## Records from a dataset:
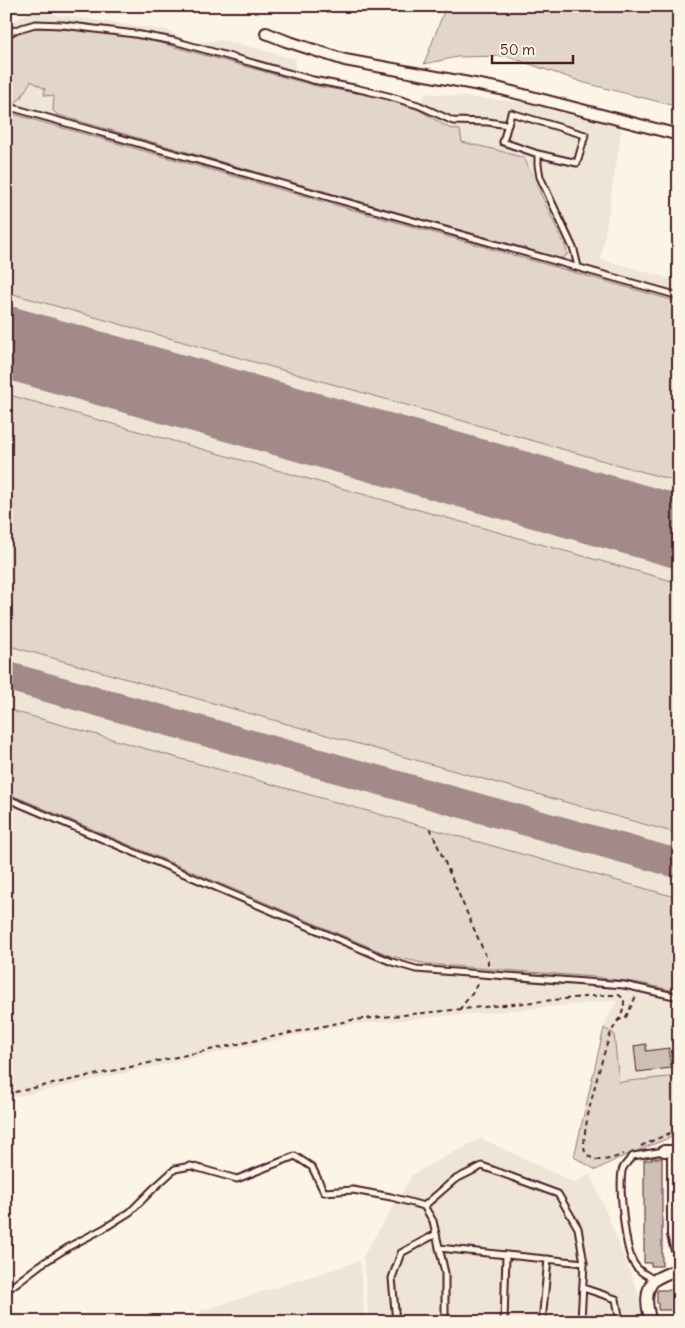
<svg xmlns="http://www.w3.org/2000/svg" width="685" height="1328" font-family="Delius,sans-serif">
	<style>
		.built { fill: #eee5d7 }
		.green { fill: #e2d5ca; stroke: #967a7a }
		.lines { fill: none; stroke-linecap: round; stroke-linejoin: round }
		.taxiway { stroke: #a38a88; stroke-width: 29 }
		.runway { stroke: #a38a88; stroke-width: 72 }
		.building { fill: #cfc0b7; stroke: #4a1f2b }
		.lane-casing { stroke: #4a1f2b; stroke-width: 9 }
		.street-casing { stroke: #4a1f2b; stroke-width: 14 }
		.path { stroke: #4a1f2b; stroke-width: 2; stroke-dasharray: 5 4; stroke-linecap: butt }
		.lane { stroke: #fcf5e5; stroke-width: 5 }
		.street { stroke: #fcf5e5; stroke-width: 10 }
	</style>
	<rect width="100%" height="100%" fill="#fcf5e5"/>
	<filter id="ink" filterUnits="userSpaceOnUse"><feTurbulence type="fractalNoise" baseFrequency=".02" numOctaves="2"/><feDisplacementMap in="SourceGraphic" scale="10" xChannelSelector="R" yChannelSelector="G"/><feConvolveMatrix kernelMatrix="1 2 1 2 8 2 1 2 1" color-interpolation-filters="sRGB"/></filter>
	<g filter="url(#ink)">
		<g class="built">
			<path d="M 31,11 L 166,30 L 192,43 L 223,40 L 296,59 L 294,73 L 422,101 L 425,93 L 532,103 L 622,127 L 601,259 L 679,281 L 679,1134 L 617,1159 L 596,1170 L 574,1157 L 607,1018 L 617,1001 L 345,1025 L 6,1099 L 6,26 Z"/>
			<path d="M 481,1138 L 575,1183 L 591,1174 L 638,1292 L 640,1303 L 646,1322 L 369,1322 L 363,1256 L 413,1174 Z"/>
			<path d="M 360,1261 L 365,1322 L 201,1322 L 200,1311 Z"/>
		</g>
		<g class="green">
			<path d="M 446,6 L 679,6 L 679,107 L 585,83 L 506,56 L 457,57 L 424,64 Z"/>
			<path d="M 35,27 L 103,32 L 146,39 L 316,86 L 379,97 L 419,110 L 449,128 L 460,130 L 462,142 L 497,150 L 524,158 L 566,248 L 567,255 L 563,258 L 557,258 L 58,115 L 53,111 L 54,96 L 44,95 L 45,89 L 31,81 L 20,99 L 14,103 L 6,101 L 6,38 L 15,33 Z"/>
			<path d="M 6,112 L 679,302 L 679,482 L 6,292 Z"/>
			<path d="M 6,394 L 679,583 L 679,834 L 6,645 Z"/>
			<path d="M 6,709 L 196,763 L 679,898 L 679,992 L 640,983 L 594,977 L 427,964 L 391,956 L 19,798 L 6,794 Z"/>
			<path d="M 604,1028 L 614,1034 L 619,1082 L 679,1076 L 679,1134 L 617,1159 L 596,1170 L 574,1157 Z"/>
		</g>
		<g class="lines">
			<path class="taxiway" d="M 6,676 L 679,864"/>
			<path class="runway" d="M 6,342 L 679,532"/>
		</g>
		<g class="building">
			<path d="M 646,1044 L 646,1051 L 669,1048 L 671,1068 L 637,1072 L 634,1046 Z"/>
			<path d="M 651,1158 L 662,1158 L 662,1266 L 651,1266 L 651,1263 L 644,1263 L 644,1160 L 652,1160 Z"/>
			<path d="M 657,1290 L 679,1290 L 679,1310 L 658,1310 L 658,1303 L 657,1303 Z"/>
		</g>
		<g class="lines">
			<g class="lane-casing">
				<g id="lane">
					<path d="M 6,35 L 15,30 L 35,24 L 63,25 L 135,34 L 174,41 L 313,80 L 359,89 L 388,96 L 418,105 L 453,121 L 488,122 L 508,125"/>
					<path d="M 6,106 L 679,296"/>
					<path d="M 538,154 L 577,163 L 585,135 L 511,113 L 503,142 L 538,154 L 538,165 L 540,177 L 574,250 L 578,267"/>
					<path d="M 6,798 L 392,962 L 416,969 L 624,985 L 679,997"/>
					<path d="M 424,1206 L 454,1180 L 482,1166 L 558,1194 L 578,1228 L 584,1263 L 581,1322"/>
					<path d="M 439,1248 L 584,1263"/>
					<path d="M 655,1280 C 646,1275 636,1270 632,1260 C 625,1244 619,1189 622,1171 C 623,1166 629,1160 633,1156 L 664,1151"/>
					<path d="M 583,1288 L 616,1299 L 620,1322"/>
					<path d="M 6,1291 L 40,1265 L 72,1245 L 103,1229 L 130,1212 L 154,1188 L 175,1169 L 191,1166 L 237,1179 L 295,1156 L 312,1167 L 324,1192 L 353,1190 L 391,1197 L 424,1206 L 433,1221 L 445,1273 L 445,1322"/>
					<path d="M 396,1322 L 392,1278 L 401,1253 L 436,1234"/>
					<path d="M 504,1322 L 506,1255"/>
					<path d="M 542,1322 L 548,1259"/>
				</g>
			</g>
			<g class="street-casing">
				<g id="street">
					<path d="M 266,33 L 286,41 L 345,60 L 501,89 L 679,135"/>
					<path d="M 664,1151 L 673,1151 L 673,1235 L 676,1247 L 679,1251"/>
					<path d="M 651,1322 C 647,1308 643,1289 656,1279 C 663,1275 672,1272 679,1268"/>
				</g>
			</g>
			<g class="path">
				<path d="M 430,828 L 488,961 L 488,967"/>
				<path d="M 459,1010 L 473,992 L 479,981"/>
				<path d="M 617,1021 L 626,1017 L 636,996"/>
				<path d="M 6,1094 L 186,1055 L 352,1020 L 604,995 L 619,995 L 624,999 C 624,1002 624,1007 623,1010 C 620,1020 612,1028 609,1038 C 603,1055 579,1137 585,1151 C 593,1166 612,1159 623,1154"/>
				<path d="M 641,1146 L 679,1129"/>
			</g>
			<use href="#lane" class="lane"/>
			<use href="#street" class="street"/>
		</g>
	</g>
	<rect width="685" height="1328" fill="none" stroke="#fcf5e5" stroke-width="25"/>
	<rect x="12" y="12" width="660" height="1303" fill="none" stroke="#4a1f2b" stroke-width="2" filter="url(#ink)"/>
	<path d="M492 55v8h81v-8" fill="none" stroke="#4a1f2b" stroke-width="2.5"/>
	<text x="500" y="55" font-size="15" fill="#4a1f2b" stroke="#fcf5e5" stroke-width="4" paint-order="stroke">50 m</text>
</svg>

## Task to carry out:
All of the data above should be transcribed verbatim, with pictures omitted.

## Output:
<svg xmlns="http://www.w3.org/2000/svg" width="685" height="1328" font-family="Delius,sans-serif">
	<style>
		.built { fill: #eee5d7 }
		.green { fill: #e2d5ca; stroke: #967a7a }
		.lines { fill: none; stroke-linecap: round; stroke-linejoin: round }
		.taxiway { stroke: #a38a88; stroke-width: 29 }
		.runway { stroke: #a38a88; stroke-width: 72 }
		.building { fill: #cfc0b7; stroke: #4a1f2b }
		.lane-casing { stroke: #4a1f2b; stroke-width: 9 }
		.street-casing { stroke: #4a1f2b; stroke-width: 14 }
		.path { stroke: #4a1f2b; stroke-width: 2; stroke-dasharray: 5 4; stroke-linecap: butt }
		.lane { stroke: #fcf5e5; stroke-width: 5 }
		.street { stroke: #fcf5e5; stroke-width: 10 }
	</style>
	<rect width="100%" height="100%" fill="#fcf5e5"/>
	<filter id="ink" filterUnits="userSpaceOnUse"><feTurbulence type="fractalNoise" baseFrequency=".02" numOctaves="2"/><feDisplacementMap in="SourceGraphic" scale="10" xChannelSelector="R" yChannelSelector="G"/><feConvolveMatrix kernelMatrix="1 2 1 2 8 2 1 2 1" color-interpolation-filters="sRGB"/></filter>
	<g filter="url(#ink)">
		<g class="built">
			<path d="M 31,11 L 166,30 L 192,43 L 223,40 L 296,59 L 294,73 L 422,101 L 425,93 L 532,103 L 622,127 L 601,259 L 679,281 L 679,1134 L 617,1159 L 596,1170 L 574,1157 L 607,1018 L 617,1001 L 345,1025 L 6,1099 L 6,26 Z"/>
			<path d="M 481,1138 L 575,1183 L 591,1174 L 638,1292 L 640,1303 L 646,1322 L 369,1322 L 363,1256 L 413,1174 Z"/>
			<path d="M 360,1261 L 365,1322 L 201,1322 L 200,1311 Z"/>
		</g>
		<g class="green">
			<path d="M 446,6 L 679,6 L 679,107 L 585,83 L 506,56 L 457,57 L 424,64 Z"/>
			<path d="M 35,27 L 103,32 L 146,39 L 316,86 L 379,97 L 419,110 L 449,128 L 460,130 L 462,142 L 497,150 L 524,158 L 566,248 L 567,255 L 563,258 L 557,258 L 58,115 L 53,111 L 54,96 L 44,95 L 45,89 L 31,81 L 20,99 L 14,103 L 6,101 L 6,38 L 15,33 Z"/>
			<path d="M 6,112 L 679,302 L 679,482 L 6,292 Z"/>
			<path d="M 6,394 L 679,583 L 679,834 L 6,645 Z"/>
			<path d="M 6,709 L 196,763 L 679,898 L 679,992 L 640,983 L 594,977 L 427,964 L 391,956 L 19,798 L 6,794 Z"/>
			<path d="M 604,1028 L 614,1034 L 619,1082 L 679,1076 L 679,1134 L 617,1159 L 596,1170 L 574,1157 Z"/>
		</g>
		<g class="lines">
			<path class="taxiway" d="M 6,676 L 679,864"/>
			<path class="runway" d="M 6,342 L 679,532"/>
		</g>
		<g class="building">
			<path d="M 646,1044 L 646,1051 L 669,1048 L 671,1068 L 637,1072 L 634,1046 Z"/>
			<path d="M 651,1158 L 662,1158 L 662,1266 L 651,1266 L 651,1263 L 644,1263 L 644,1160 L 652,1160 Z"/>
			<path d="M 657,1290 L 679,1290 L 679,1310 L 658,1310 L 658,1303 L 657,1303 Z"/>
		</g>
		<g class="lines">
			<g class="lane-casing">
				<g id="lane">
					<path d="M 6,35 L 15,30 L 35,24 L 63,25 L 135,34 L 174,41 L 313,80 L 359,89 L 388,96 L 418,105 L 453,121 L 488,122 L 508,125"/>
					<path d="M 6,106 L 679,296"/>
					<path d="M 538,154 L 577,163 L 585,135 L 511,113 L 503,142 L 538,154 L 538,165 L 540,177 L 574,250 L 578,267"/>
					<path d="M 6,798 L 392,962 L 416,969 L 624,985 L 679,997"/>
					<path d="M 424,1206 L 454,1180 L 482,1166 L 558,1194 L 578,1228 L 584,1263 L 581,1322"/>
					<path d="M 439,1248 L 584,1263"/>
					<path d="M 655,1280 C 646,1275 636,1270 632,1260 C 625,1244 619,1189 622,1171 C 623,1166 629,1160 633,1156 L 664,1151"/>
					<path d="M 583,1288 L 616,1299 L 620,1322"/>
					<path d="M 6,1291 L 40,1265 L 72,1245 L 103,1229 L 130,1212 L 154,1188 L 175,1169 L 191,1166 L 237,1179 L 295,1156 L 312,1167 L 324,1192 L 353,1190 L 391,1197 L 424,1206 L 433,1221 L 445,1273 L 445,1322"/>
					<path d="M 396,1322 L 392,1278 L 401,1253 L 436,1234"/>
					<path d="M 504,1322 L 506,1255"/>
					<path d="M 542,1322 L 548,1259"/>
				</g>
			</g>
			<g class="street-casing">
				<g id="street">
					<path d="M 266,33 L 286,41 L 345,60 L 501,89 L 679,135"/>
					<path d="M 664,1151 L 673,1151 L 673,1235 L 676,1247 L 679,1251"/>
					<path d="M 651,1322 C 647,1308 643,1289 656,1279 C 663,1275 672,1272 679,1268"/>
				</g>
			</g>
			<g class="path">
				<path d="M 430,828 L 488,961 L 488,967"/>
				<path d="M 459,1010 L 473,992 L 479,981"/>
				<path d="M 617,1021 L 626,1017 L 636,996"/>
				<path d="M 6,1094 L 186,1055 L 352,1020 L 604,995 L 619,995 L 624,999 C 624,1002 624,1007 623,1010 C 620,1020 612,1028 609,1038 C 603,1055 579,1137 585,1151 C 593,1166 612,1159 623,1154"/>
				<path d="M 641,1146 L 679,1129"/>
			</g>
			<use href="#lane" class="lane"/>
			<use href="#street" class="street"/>
		</g>
	</g>
	<rect width="685" height="1328" fill="none" stroke="#fcf5e5" stroke-width="25"/>
	<rect x="12" y="12" width="660" height="1303" fill="none" stroke="#4a1f2b" stroke-width="2" filter="url(#ink)"/>
	<path d="M492 55v8h81v-8" fill="none" stroke="#4a1f2b" stroke-width="2.5"/>
	<text x="500" y="55" font-size="15" fill="#4a1f2b" stroke="#fcf5e5" stroke-width="4" paint-order="stroke">50 m</text>
</svg>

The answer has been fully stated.